Soal yang Diberikan A >>
Kata-kata apa saja yang dikutip dalam tanda petik sebagai contoh dalam teks bacaan tentang model leksikon untuk analisis sentimen?

Teks Bacaan >>
▽
Model leksikon biasanya menggunakan leksikon, juga dikenal sebagai kamus atau kosa kata kata-kata yang secara khusus terkait dengan analisis sentimen. Leksikon ini berisi daftar kata-kata yang terkait dengan sentimen positif dan negatif, polaritas (besaran nilai negatif atau positif), part of speech (POS) tagging, pengklasifikasi subjektivitas (kuat, lemah, netral), suasana hati, dan sebagainya. Kita dapat menggunakan leksikon-leksikon ini dan menghitung sentimen dari dokumen teks dengan mencocokkan kehadiran kata-kata tertentu dari leksikon dan kemudian mempertimbangkan faktor-faktor lain seperti keberadaan parameter negasi, kata-kata sekitar, konteks keseluruhan, frasa, dan nilai polaritas sentimen keseluruhan agregat untuk menentukan nilai sentimen akhir.


Setiap kata dalam teks diberi bobot berdasarkan sejauh mana kata tersebut memiliki sentimen positif atau negatif menurut kamus sentimen. Bobot ini dapat diberikan dalam bentuk skor numerik.

Model unsupervised akan mencoba mendeteksi pola kata atau frasa yang mengindikasikan sentimen. Contohnya, jika dalam sebuah teks terdapat kata-kata positif seperti "baik", "senang", dan "puas", serta kata-kata negatif seperti "buruk" dan "kecewa", model akan mencoba untuk mengekstrak sentimen berdasarkan keseimbangan antara kata-kata ini.

Model akan menghitung skor sentimen keseluruhan berdasarkan pembobotan kata dan pola yang terdeteksi. Skor positif mengindikasikan sentimen positif, skor negatif mengindikasikan sentimen negatif, dan skor netral mengindikasikan ketiadaan sentimen.

Cara paling sederhana memanfaatkan lexicon adalah dengan menghitung kata positif dan negatif dalam suatu kalimat kemudian menampilkan angka 1 (positif),0(netral) atau -1(negatif)
△
Baris Data >>
▽
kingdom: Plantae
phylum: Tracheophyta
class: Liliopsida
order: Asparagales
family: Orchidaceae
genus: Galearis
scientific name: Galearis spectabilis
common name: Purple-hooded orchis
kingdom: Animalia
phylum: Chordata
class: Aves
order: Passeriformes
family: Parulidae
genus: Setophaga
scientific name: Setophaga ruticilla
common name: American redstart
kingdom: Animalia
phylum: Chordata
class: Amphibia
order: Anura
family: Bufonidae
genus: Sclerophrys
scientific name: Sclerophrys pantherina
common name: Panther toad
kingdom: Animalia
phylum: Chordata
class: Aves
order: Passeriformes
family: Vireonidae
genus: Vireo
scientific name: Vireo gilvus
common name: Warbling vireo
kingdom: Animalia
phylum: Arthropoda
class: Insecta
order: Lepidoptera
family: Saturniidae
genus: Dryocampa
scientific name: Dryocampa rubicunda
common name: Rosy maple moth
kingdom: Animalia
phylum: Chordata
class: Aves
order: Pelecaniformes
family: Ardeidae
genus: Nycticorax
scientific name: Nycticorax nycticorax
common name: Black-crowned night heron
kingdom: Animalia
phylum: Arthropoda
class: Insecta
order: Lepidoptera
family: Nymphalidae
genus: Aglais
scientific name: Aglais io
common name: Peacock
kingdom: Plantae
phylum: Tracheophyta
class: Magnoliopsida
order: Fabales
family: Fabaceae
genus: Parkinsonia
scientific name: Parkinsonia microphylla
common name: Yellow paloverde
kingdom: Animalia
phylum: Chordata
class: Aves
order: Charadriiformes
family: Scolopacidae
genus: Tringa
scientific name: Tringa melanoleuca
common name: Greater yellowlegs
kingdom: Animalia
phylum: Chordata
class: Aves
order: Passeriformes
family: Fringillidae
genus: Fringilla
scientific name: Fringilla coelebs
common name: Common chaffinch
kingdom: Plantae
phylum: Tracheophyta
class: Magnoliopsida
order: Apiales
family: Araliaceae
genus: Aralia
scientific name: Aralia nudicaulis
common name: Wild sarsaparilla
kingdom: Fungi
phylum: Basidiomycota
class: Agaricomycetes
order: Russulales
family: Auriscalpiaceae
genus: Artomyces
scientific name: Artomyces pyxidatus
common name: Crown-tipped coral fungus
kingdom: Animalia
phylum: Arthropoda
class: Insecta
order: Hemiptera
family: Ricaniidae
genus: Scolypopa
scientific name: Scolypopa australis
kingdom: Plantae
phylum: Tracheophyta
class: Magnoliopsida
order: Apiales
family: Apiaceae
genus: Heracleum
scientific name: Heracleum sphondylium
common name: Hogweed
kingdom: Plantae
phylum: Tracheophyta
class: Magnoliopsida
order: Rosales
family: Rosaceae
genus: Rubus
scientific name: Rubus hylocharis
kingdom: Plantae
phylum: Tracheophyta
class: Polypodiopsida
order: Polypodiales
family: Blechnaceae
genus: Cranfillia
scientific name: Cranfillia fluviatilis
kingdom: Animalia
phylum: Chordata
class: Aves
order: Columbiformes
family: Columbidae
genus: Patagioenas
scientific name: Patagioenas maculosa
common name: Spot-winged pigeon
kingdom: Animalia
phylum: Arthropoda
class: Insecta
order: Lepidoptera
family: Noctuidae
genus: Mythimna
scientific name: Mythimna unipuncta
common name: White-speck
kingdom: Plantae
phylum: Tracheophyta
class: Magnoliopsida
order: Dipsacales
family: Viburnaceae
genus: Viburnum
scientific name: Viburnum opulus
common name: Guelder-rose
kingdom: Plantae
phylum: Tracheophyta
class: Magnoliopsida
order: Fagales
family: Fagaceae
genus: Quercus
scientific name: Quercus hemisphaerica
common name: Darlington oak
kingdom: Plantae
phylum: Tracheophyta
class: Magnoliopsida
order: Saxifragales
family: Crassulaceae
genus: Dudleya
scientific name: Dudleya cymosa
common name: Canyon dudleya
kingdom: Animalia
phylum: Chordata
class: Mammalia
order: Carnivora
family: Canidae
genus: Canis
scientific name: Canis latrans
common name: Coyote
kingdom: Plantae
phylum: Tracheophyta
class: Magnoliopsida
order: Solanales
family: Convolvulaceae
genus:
△
Soal yang Diberikan B >>
Kembalikan tanpa perubahan baris-baris daftar mulai dari baris yang memuat "class: Mammalia" sampai baris terakhir daftar, keduanya termasuk.

Jawaban Latihan A >>
baik, senang, puas, buruk, kecewa

Jawaban Latihan B >>
class: Mammalia
order: Carnivora
family: Canidae
genus: Canis
scientific name: Canis latrans
common name: Coyote
kingdom: Plantae
phylum: Tracheophyta
class: Magnoliopsida
order: Solanales
family: Convolvulaceae
genus:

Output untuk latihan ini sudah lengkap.